July 19, 2012 (EIRNS)—In a major step forward, the British Parliament on July 17 set up a new panel to investigate the Libor-rigging crime, which includes three known leading advocates of a return to the Glass-Steagall standard. Officially called the Parliamentary Commission on Banking Standards, the Commission is comprised of 10 members, five of whom come from the House of Lords and five from Commons. The panel will question witnesses under oath and come up with "lessons to be learned about corporate governance, transparency and conflicts of interest, and their implications for regulation and for government policy."

Most prominent among the Glass-Steagall advocates is Lord Nigel Lawson, who served as Chancellor of the Exchequer under Margaret Thatcher from 1983 to 1989. He then left the government, according to the London Guardian, because another Thatcher adviser, Sir Alan Walters, was undermining Lawson's policy for a fixed exchange rate for the pound. He is also known as a leading "climate skeptic."

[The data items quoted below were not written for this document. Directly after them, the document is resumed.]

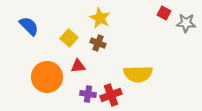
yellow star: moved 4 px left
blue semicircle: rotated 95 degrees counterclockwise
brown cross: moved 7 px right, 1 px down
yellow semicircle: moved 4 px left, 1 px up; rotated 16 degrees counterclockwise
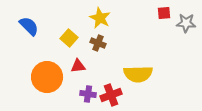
red square: rotated 32 degrees counterclockwise
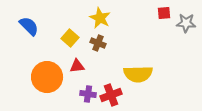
yellow square: moved 1 px right
red triangle: moved 1 px left
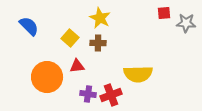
brown cross: rotated 21 degrees counterclockwise
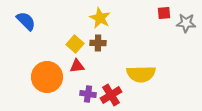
blue semicircle: moved 3 px left, 5 px up
yellow square: moved 5 px right, 6 px down
yellow semicircle: moved 3 px right
red cross: rotated 10 degrees counterclockwise
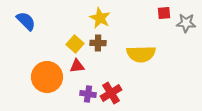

Conservative Lawson was known previously to EIR to have been for Glass-Steagall. Both Bloomberg today, and Business Week this week cite this fact, noting that he had called for a British version of the Glass-Steagall Act already in 2009.

Also on the Commission are Liberal Democratic MP John Thurso, and Lord John McFall, from Labour, whom Bloomberg describes as "a former chairman of the House of Commons Treasury Committee (under P.M. Gordon Brown-ed.) and another advocate of dividing up banks."

Thurso, also known as John Archibald Sinclair, 3rd Viscount Thurso of the Clan Sinclair, was quoted in the July 1 The Scotsman, criticizing the Vickers report and saying:

"The money that is going in from the high street is going into the City gambling dens instead of being available to be lent to businesses and I think there is no choice now than to, by law, separate investment banking from retail banking."

The Commission is to be chaired by MP Andrew Tyrie, and also includes Mark Garnier MP, the Rt. Hon. Baroness Kramer, Andy Love MP, Pat McFadden MP, the Rt. Hon. Lord Turnbull, and the Rt. Rev. Justin Welby, the Bishop of Durham.